An investigation by the Food Standards Agency which compared the risks perceived by the public with the scientific evidence behind them concluded that there was often no link between the two. As a result people are needlessly avoiding certain foodstuffs while putting themselves at risk by consuming others, the agency said.

Almost two thirds (65 per cent) of those surveyed said they were worried about the safety of genetically modified foods, despite scientific evidence showing GM foods were no more risky than non-GM foods.

The agency's board concluded in 2000 that the safety assessment procedures for GM foods were "sufficiently robust and rigorous" to ensure that they posed "no additional risk".
On bird flu, nine out of 10 people questioned said they would be concerned about eating chicken from a factory contaminated with the disease, despite evidence showing the illness cannot be contracted from consuming properly cooked poultry. Bird flu is a respiratory condition transmitted during close contact with birds.

Yet when a real risk presents itself, many ignore it. One in four of those questioned assumed there was little or no risk from consuming raw (unpasteurised) milk, despite evidence that it is frequently contaminated with faecal matter and contains harmful bacteria.

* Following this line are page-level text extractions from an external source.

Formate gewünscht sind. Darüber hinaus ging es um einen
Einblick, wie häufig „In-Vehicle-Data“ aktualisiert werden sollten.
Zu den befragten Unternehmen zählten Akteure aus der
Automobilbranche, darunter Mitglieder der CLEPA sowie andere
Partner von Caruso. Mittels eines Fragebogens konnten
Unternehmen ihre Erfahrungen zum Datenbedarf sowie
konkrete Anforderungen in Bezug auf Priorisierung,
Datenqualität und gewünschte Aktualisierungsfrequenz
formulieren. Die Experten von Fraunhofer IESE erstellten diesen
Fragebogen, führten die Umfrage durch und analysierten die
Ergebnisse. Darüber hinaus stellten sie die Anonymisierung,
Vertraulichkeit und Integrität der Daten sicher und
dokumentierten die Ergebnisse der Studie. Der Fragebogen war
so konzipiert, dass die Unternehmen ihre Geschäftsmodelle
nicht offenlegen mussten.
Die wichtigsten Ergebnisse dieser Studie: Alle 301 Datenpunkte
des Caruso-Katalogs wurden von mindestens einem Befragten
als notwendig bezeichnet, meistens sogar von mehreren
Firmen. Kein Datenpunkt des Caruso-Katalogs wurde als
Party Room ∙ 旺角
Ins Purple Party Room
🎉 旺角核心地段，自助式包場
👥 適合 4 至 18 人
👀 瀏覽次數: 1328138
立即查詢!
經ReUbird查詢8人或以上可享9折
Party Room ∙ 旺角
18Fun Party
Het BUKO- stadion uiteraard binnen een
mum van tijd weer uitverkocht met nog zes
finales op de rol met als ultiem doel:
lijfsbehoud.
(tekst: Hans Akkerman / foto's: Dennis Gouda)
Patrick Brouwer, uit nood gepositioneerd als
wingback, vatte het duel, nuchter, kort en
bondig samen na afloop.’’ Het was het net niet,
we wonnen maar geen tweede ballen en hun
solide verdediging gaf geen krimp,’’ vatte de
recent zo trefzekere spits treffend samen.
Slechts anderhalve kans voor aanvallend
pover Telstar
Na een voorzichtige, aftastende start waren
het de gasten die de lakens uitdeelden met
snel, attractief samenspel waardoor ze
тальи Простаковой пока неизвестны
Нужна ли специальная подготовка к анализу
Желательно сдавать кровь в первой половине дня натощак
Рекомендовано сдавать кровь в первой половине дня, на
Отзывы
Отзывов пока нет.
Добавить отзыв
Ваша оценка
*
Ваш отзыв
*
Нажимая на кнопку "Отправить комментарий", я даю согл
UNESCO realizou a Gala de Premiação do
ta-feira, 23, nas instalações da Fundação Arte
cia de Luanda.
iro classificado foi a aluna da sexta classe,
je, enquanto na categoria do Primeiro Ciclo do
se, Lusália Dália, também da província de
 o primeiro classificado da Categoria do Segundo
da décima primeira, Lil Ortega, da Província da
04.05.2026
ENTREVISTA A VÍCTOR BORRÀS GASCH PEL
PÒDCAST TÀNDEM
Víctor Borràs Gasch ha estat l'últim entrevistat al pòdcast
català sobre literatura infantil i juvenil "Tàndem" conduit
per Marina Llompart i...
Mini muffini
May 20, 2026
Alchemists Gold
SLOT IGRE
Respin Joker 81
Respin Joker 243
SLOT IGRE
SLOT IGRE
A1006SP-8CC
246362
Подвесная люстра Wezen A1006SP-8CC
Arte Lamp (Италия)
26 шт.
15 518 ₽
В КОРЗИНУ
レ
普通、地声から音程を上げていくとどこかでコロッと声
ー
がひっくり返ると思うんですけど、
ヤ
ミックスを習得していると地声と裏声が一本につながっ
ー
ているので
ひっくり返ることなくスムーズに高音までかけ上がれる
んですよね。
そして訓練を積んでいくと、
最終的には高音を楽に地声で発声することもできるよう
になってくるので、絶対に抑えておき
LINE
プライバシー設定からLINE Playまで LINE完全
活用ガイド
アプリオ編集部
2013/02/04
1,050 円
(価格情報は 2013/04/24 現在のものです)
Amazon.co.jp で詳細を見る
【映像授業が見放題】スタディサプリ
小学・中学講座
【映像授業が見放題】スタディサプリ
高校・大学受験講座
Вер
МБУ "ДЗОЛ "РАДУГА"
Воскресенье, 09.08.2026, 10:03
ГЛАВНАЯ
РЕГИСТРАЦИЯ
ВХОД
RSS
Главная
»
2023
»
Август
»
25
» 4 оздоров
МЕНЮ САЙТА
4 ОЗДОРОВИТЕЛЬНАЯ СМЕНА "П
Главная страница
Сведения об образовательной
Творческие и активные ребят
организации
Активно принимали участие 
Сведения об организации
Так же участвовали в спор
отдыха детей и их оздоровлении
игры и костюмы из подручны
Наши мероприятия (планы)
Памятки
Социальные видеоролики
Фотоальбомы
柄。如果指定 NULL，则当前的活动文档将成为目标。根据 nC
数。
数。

The survey was conducted to mark the launch of the Independent General Advisory Committee on Science, intended to increase public trust in science by advising how the FSA collects and uses scientific evidence.

Professor Colin Blakemore, chairman of the committee, said: "This survey is just a snapshot of people's opinions about food and risk but it prompts some interesting questions about how and why we judge some food to be risky.

"The good news is that people are clearly more aware of some risks to their health – particularly too much salt in the diet. However, it also seems to show that people are more likely to listen to advice about risk from friends than from scientists. Scientists need to communicate reliable evidence in a way that everyone can understand."